The US Dollar Index remains bearish below 90.00

  • DXY remains mired in negative territory.
  • The waning talk of inflation weighs on the dollar.
  • Home construction contracted 9.5% month-on-month in April.

The US Dollar Index (DXY), which measures the dollar against a set of its main rivals, remains under pressure in the region below 90.00 for the time being on Tuesday.

US dollar index weakens due to risk appetite

The index exacerbated the downward bias on Tuesday in response to comments from FOMC officials late Monday, who reiterated once again that high inflation in the coming months should be considered transitory.

In addition, the absence of bullish traction in US yields also contributes to the downtrend of the dollar, all amid the persistent improvement in the risk universe.

In the US data space, new homes contracted 9.5% monthly in April (1,569 million units), while building licenses expanded only 0.3% month-on-month (1.76 million units) . Later in the session, the API will report on weekly supplies of crude oil from the United States.

What to look for around USD

The index has completely faded from the rally seen during March and is back below the psychological level near 90.00 despite the reluctance of US yields to decline.
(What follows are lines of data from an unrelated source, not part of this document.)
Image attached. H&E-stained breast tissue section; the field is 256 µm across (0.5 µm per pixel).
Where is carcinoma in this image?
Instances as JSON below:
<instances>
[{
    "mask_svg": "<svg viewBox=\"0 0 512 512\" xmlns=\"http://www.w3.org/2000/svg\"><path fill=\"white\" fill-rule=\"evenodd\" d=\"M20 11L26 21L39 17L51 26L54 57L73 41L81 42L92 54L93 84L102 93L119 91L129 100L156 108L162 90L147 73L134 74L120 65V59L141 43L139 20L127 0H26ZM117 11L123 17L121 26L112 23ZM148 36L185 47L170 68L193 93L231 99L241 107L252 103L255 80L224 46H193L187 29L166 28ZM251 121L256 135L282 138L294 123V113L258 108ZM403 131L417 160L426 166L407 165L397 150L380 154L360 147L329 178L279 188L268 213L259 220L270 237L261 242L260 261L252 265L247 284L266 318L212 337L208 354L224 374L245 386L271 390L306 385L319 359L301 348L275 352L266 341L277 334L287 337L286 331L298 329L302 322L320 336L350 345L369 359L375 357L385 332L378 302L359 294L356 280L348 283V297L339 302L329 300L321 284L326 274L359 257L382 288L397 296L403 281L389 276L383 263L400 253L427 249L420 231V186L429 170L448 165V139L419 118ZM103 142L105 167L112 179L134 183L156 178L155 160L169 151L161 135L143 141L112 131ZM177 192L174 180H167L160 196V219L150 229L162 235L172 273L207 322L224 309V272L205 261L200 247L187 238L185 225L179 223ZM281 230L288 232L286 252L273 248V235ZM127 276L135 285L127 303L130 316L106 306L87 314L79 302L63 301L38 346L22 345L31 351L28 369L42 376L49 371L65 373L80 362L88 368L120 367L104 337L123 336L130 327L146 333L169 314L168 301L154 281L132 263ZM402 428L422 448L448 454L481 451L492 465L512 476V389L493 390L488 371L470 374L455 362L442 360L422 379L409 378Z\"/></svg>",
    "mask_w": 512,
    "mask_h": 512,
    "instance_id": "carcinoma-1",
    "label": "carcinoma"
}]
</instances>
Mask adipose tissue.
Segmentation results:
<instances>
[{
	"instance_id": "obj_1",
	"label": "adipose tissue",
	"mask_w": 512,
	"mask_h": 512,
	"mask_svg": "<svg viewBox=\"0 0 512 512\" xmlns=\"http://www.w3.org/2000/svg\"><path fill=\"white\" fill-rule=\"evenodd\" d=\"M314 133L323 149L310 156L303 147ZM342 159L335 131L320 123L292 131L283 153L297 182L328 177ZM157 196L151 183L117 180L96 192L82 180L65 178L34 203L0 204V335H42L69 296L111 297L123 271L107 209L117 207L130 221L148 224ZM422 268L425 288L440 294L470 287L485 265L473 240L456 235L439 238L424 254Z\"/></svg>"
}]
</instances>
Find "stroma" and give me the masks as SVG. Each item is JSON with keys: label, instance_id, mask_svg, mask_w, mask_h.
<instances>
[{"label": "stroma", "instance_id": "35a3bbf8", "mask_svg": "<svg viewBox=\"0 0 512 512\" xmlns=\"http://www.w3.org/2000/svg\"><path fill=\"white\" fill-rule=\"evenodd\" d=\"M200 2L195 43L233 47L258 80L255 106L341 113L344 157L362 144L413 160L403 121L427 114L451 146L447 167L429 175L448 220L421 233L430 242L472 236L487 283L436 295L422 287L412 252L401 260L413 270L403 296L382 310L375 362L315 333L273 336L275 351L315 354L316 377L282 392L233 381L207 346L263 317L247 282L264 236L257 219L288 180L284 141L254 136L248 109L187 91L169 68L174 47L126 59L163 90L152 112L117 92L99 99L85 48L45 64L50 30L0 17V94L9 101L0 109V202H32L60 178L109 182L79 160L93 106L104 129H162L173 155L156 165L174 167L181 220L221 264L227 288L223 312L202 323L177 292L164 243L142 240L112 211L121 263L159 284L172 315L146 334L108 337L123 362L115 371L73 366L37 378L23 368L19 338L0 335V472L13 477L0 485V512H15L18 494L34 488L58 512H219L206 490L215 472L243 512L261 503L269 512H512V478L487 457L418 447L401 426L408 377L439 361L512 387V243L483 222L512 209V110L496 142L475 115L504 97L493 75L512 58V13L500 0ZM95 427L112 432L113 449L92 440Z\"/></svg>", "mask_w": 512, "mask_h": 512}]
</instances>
Looking at the bigger picture, the negative stance on the coin seems to prevail among market participants. This view has been exacerbated after the April payrolls, at the same time damaging sentiment around the imminent full reopening of the US economy, which in turn is underpinned by the relentless strength of national fundamentals, the solid vaccine launch and once again the resurgence of the market buzz regarding an early overhaul. The latter occurs despite the Fed’s efforts to lower this scenario, at least for the next few months.

Relevant levels

Now, the index is shedding 0.39% to 89.84 and faces the next support at 89.69 (May 18 monthly low) followed by 89.20 (January 6 low) and then 88.94 (March 2018 monthly low). On the other hand, a breakout of 90.90 (weekly high on May 11) would open the door to 91.06 (100-day SMA) and finally 91.43 (weekly / monthly high on May 5).